Part of the tribute said that Price was one of the greatest all-around athletes ever connected with the school who had "reached the zenith of his remarkable basketball career, and was a potent factor in the winning of both the Northwest and Pacific Coast Conference titles for his college."
It also described Price as a "class of man who would ungrudgingly give his last penny to his friend and take chances on his own comfort, and as a result of his unselfish disposition and his spirit of whole heartedness his circle of friends included the entire community."
Price's name is inscribed along with 41 other names on the World War I Memorial. The plaque, a gift from the class of 1920, was originally displayed in Bryan Hall. It was moved and placed at the north end of the WSU Veterans Memorial.
Not the end but, tragically, just the beginning
America's entry into World War I proved to be the decisive factor that tipped the scales in favor of the Allied Powers (United States, France, Russia, United Kingdom, Italy) over the Central Powers (Austria-Hungary, Germany and the Ottoman Empire).
World War I officially ended when Germany signed the armistice at 11 a.m., Nov. 11, 1918 -- the eleventh hour of the eleventh day of the eleventh month.
Though World War I had ended, history would prove it a temporary halt to hostilities. The world would be overwhelmed in an even bloodier conflict two decades later.
"Historians really look at both World Wars as one long war with an intermission in between," Paul said.
Therefore, what meaning can be drawn from World War I?

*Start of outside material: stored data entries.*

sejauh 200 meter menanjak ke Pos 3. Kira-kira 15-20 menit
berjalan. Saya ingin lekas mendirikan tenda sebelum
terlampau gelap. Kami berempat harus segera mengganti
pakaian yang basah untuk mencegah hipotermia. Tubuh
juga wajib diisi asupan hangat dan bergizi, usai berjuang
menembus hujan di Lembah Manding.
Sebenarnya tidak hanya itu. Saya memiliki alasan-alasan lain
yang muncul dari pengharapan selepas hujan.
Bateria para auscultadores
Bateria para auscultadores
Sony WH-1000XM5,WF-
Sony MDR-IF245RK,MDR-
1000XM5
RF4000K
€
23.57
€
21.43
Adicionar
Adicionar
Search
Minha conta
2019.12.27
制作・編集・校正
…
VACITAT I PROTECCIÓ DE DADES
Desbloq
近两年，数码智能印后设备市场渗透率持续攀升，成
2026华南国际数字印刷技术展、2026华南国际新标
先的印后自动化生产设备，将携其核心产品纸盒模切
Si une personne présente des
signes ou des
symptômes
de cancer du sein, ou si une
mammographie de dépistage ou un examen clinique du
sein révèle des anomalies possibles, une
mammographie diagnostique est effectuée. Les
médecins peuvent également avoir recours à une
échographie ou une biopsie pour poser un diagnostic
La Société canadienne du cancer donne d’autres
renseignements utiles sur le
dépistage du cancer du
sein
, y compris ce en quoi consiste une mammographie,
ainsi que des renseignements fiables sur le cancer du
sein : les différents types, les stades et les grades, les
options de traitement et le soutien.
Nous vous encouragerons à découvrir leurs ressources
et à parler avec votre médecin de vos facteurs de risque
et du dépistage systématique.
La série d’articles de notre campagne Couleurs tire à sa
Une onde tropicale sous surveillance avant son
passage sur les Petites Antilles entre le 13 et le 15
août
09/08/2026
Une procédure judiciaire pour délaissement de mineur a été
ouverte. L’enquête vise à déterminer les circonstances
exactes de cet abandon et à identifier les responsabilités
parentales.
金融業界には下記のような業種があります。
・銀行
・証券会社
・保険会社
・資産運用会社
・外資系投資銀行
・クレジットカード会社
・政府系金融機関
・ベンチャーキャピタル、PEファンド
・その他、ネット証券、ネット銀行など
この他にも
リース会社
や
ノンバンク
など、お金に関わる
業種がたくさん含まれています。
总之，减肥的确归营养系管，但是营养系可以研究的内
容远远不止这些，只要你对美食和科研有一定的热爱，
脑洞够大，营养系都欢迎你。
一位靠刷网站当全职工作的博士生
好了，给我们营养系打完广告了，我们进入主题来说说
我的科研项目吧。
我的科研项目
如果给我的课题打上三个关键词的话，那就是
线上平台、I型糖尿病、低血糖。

"The significance of World War I, some historians say, was it changed our world more in some ways than World War II did because we are still feeling the effects and see the effects of World War I now," Paul said. "When you pick up a newspaper today you see that that the hot spots of the world are really the hot spots of the world from 1914 to 1918."
"The legacy of World War I was that very little got settled as a result of that war."